= Document text =
-.-.-
Ananda Natanam - The triumph of teamwork 
- A Seshan, Mumbai  
Photos: Archives of Shankarananda Kalakshetra, Hyderabad 

November 23, 2009 

There is a popular saying that it never rains but it pours. The reference is to a series of misfortunes befalling an individual or an institution or a country one after the other. But this writer thinks that it can be said equally well for good happenings also. This extension  in meaning is provoked by the fact that he has had the benefit of attending a number of outstanding programmes of Bharatanatyam in quick succession in Mumbai within the last few weeks, the reviews of some of which have been published on this website. The latest welcome event was the programme of Ananda Shankar Jayant at the dance festival organised by Sri Shanmukhananda Fine Arts and Sangeetha Sabha on November 14, 2009. 

The programme was billed originally as "Mohana – Krishna beckons, based on Oothukkaadu songs." Ananda had a change of mind. Instead she offered two features - a mix of the thematic and the traditional - which turned out to be a rewarding experience for the rasikas. The evening was divided into two sessions with a musical interlude. The first one was called 'Navarasas – Expressions of Life' and the second was pure Kuchipudi entitled 'Simhanandini.'  

In the normal course, navarasas are portrayed through the medium of a story or an episode narrated in a song. Ananda's conceptualisation was bold and out of the box. She abstracted the emotions, distilled and presented them in their quintessential purity, of course accompanied by singing that spelled out the rasas with the recitation of jatis. There was no need for the mention of the rasas as they came through loud and clear thanks to the professional performance of the dancers.
-.-.-
[Data entries]
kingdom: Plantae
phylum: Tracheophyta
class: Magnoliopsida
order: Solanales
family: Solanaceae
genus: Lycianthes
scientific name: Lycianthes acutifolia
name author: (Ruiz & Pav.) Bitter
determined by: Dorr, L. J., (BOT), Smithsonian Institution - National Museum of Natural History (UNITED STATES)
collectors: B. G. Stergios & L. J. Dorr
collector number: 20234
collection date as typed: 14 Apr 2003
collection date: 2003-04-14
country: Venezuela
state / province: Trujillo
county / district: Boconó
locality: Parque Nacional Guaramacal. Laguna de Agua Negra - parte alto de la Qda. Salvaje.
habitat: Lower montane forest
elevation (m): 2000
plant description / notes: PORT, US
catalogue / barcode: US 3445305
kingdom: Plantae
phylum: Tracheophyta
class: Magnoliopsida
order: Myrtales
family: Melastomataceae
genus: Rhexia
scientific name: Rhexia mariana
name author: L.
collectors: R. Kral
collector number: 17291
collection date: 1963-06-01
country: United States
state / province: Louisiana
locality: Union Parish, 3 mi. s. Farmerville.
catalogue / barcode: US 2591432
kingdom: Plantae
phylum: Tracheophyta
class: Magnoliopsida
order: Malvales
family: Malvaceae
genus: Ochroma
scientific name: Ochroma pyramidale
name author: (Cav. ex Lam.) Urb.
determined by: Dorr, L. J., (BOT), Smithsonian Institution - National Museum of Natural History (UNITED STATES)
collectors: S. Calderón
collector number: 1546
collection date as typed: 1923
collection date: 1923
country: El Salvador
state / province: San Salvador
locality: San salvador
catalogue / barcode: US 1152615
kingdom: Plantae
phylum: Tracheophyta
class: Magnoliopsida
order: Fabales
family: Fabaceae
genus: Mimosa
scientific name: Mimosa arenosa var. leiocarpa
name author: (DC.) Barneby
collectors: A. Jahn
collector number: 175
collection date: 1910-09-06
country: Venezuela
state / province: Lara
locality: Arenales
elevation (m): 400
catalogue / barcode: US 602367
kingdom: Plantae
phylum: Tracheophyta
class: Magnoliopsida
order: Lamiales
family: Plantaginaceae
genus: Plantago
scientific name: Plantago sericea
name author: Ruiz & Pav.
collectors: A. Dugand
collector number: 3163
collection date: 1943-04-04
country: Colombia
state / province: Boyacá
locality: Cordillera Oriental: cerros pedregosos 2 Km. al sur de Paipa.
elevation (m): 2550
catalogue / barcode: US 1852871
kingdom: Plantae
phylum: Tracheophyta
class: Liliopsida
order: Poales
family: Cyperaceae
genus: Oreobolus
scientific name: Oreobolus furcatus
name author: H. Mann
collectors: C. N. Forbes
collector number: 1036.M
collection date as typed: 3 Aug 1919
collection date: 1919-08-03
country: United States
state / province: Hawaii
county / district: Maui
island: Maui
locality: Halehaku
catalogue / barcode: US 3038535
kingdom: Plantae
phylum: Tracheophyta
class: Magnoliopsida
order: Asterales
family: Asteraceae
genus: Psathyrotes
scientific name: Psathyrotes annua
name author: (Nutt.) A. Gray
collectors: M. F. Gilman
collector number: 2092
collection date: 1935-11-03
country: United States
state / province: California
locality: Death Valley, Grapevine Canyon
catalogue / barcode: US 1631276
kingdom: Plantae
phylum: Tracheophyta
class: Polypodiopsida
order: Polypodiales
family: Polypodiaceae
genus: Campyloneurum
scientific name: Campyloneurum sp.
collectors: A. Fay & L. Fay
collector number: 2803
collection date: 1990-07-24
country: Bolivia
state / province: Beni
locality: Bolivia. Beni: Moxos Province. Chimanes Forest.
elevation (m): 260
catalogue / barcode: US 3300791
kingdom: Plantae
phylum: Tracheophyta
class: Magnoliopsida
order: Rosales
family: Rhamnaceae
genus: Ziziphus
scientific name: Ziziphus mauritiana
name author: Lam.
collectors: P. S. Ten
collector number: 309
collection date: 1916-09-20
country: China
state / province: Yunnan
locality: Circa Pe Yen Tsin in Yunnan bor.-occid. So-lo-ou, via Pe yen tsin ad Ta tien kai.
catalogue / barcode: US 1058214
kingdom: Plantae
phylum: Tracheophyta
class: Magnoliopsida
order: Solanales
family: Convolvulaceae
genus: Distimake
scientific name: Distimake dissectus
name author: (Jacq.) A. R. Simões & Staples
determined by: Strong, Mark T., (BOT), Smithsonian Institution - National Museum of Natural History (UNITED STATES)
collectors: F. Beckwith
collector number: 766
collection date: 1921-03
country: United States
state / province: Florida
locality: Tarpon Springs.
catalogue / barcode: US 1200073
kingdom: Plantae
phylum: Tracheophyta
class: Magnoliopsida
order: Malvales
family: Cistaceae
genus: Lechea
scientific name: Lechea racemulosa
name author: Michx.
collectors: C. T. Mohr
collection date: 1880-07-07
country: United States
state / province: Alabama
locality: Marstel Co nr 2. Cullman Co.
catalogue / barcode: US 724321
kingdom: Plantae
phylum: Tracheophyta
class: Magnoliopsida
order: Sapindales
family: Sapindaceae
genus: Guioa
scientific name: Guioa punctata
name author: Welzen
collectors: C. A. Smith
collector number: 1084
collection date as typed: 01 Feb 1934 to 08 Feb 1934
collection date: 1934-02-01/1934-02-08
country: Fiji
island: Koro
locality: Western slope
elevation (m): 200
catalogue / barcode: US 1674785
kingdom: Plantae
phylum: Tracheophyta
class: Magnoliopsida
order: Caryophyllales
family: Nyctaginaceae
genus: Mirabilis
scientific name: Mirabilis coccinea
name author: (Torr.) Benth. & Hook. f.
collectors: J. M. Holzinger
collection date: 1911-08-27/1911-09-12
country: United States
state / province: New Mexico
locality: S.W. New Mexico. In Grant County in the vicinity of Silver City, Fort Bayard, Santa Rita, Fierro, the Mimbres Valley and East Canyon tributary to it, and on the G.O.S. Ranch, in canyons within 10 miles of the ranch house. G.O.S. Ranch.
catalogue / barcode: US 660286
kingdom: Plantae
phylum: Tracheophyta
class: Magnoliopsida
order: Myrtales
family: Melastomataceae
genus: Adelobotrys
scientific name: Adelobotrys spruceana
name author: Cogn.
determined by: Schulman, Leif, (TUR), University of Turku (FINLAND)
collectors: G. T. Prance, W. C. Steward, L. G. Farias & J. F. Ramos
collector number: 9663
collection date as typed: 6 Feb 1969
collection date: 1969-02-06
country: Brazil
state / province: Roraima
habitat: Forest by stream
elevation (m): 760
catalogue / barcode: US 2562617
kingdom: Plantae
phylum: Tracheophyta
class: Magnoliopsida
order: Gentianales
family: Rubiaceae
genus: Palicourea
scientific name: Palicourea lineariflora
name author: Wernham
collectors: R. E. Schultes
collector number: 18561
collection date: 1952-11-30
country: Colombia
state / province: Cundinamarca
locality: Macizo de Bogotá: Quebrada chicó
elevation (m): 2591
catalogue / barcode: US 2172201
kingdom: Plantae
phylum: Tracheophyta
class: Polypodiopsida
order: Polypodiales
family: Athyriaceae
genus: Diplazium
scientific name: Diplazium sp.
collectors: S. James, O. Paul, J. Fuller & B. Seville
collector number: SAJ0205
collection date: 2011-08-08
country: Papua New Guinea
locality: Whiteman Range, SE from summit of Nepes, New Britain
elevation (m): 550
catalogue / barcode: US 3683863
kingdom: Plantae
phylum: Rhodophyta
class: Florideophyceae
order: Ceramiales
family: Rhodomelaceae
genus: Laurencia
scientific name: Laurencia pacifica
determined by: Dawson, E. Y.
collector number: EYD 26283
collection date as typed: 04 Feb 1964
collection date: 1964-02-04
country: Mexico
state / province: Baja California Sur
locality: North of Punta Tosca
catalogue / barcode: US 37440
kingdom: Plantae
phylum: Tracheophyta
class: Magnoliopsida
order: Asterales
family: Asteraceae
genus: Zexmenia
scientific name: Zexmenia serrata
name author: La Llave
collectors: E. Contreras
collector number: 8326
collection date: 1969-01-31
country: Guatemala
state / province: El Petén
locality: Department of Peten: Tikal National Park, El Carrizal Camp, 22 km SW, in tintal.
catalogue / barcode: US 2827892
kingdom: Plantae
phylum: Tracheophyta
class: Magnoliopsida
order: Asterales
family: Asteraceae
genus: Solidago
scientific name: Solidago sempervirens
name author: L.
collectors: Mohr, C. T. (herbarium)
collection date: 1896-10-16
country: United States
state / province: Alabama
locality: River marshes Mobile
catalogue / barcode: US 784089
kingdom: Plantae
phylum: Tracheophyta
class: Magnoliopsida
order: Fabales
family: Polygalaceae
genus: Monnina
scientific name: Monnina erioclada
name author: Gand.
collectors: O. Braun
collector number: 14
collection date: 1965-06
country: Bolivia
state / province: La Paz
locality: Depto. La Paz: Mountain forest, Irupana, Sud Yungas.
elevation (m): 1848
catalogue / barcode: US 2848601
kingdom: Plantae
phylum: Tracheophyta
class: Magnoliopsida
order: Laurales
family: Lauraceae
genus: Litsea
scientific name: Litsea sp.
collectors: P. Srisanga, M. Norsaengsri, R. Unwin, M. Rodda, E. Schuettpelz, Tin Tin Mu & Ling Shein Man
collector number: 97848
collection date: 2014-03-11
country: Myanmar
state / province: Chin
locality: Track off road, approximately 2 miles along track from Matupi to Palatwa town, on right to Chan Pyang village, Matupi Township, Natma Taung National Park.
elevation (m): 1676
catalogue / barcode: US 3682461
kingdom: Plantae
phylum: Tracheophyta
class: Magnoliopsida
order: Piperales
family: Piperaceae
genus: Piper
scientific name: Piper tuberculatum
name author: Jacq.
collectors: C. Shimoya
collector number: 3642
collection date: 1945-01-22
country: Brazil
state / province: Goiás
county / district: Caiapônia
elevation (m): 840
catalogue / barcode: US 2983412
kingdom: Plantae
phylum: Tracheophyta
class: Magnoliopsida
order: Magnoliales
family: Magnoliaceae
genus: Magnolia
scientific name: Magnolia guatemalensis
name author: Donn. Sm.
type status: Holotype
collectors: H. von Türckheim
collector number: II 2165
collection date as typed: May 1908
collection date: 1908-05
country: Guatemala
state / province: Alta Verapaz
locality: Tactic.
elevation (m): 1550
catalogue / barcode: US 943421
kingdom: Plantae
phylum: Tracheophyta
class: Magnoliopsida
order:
-.-.-
In the dance review, what was the title of the second session of Ananda Shankar Jayant's program, and what style was it performed in?

= Problem solution =
It was called 'Simhanandini' and was pure Kuchipudi.